Of Arcs and Circles: Insights from Japan on Gardens, Nature, and Art
By Marc Peter Keane
Stone Bridge Presss (2022)
Review by Katie Croft
The title of this lovely book is somewhat misleading. Although I assume that it is literally true (i.e. that Keane was in Japan when he wrote it), it gives a prospective reader the impression that they are about to encounter some specifically Japanese socio-cultural-historical non-fiction: perhaps it will include a critique of different periods of Japanese art, or the history of the Japanese conception of nature? In fact, this is a collection of personal musings on Keane’s own life, his interactions with nature and culture and his observations on the wider world.
Keane is a successful landscape architect, artist and author who has been living and working in Japan for decades. He has written eight previous books, including an introduction to Japanese gardens, an explanation of the tea garden and a translation of the Sakuteiki with Jiro Takei. Those who have read 2002’s The Art of Setting Stones will be familiar with the style of Keane’s gently humorous prose and optimistic observations.

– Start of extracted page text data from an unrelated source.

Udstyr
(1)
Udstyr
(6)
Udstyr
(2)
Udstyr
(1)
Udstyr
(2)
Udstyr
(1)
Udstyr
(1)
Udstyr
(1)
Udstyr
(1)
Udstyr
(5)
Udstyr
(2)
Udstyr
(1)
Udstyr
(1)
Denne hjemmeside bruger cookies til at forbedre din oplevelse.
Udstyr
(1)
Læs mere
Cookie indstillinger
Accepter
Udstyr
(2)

The essays in this collection range from the specific and tangible to the metaphysical, often in the same paragraph. A description of a momentary sight of a heron flying above the surface of a river leads to a discussion about symmetry in the natural world; seeing a house in the process of demolition leads to a critique of modern Japan’s approach to architecture alongside theories of transience, value and care. Keane’s conceptual wanderings are grounded in the real world so the reader is never left adrift; questions of existence are balanced by asides on topics such as the history of torii gates or the traditional methods of making charcoal. The quality of his writing makes it thoroughly enjoyable to follow Keane’s flow of thought from a woman on a subway platform to the best place to pitch a tent and onwards to the evolution of hunter-gatherer society, but I am left wondering what it must be like inside his mind, and if he ever just sees a thing as a thing.

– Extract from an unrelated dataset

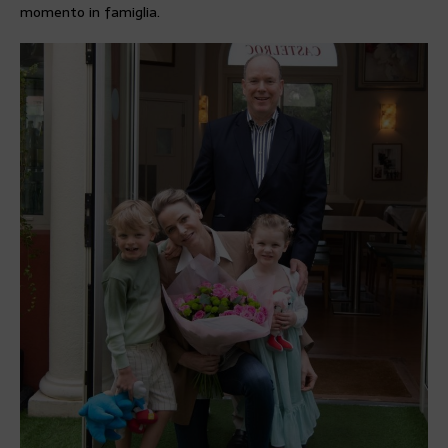
momento in famiglia.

Keane’s writings on culture and nature have the thoughtfulness which is surely only available to an outsider who can examine their surroundings with fresh eyes, unencumbered by habituation. Of course, this is an extremely knowledgeable outsider, and as such, his writing weaves deep understanding of Japan with his personal experiences to give a universal perspective which would appeal whether one has an interest in Japan or not. I particularly enjoyed the essay “there is no such thing as art,” which argues passionately for the need to return to craftsmanship, communication, beauty and emotional experience as the primary values of art.
Amongst the discerning and delightful of Keane’s writings, however, there are a few moments where he falls into the tempting rabbit hole of pseudo-philosophy. The scientist in me raised her eyebrows at a passage arguing for the supremacy of one state of matter over another: ‘suspended in a dream of melting into the river… it occurred to me why there is such a strong connection between water and life… Solids are too fixed… Gases are too dispersed to be the foundation of life… Liquids on the other hand, offer the kind of density required for the development of an organism but also have the fluid nature that supports the various chemical and physical interactions from which life is born’. Forgive me for being literal but life on earth does fundamentally rely on all forms of matter; postulating otherwise detracts from the pleasure of his precise insights. Luckily, there are only a few moments that stretch credulity, which did not undermine my overall enjoyment of the book.
Although each essay is ostensibly on a separate subject, they are united by Keane’s desire to help us to see and value the connection between humanity and nature. With every phrase, Keane invites us to look at the world around us, and to look better at it. While admiring the beauty of a willow tree, he interrogates the failure of names to signify the complete reality of existence. In a discussion on Japanese poetry, he implores us to be aware of the deeper experiences available to us: ‘the world holds these hidden messages by the bagful. It’s just a question of knowing how to look. Or, rather, to be willing to look. To be open to their revelations.’ Keane’s light-hearted accounts of the pleasure he gains from the world around him leads the reader gently towards a desire to look deeper, whilst avoiding condescension or evangelism. The threads running through the book come together in the final essay, where he elucidates his understanding of the Buddhist concept of emptiness: that ‘all existence is dependent on a web of interconnections’. Whilst admitting the near impossibility of it, Keane hopes that humans will one day learn ‘to truly see the world as it exists with infinitely layered connections’. His optimistic message feels like the right one for our times: if we learned to understand the relationships that stretch from our single self to all other beings, the world would be a kinder place.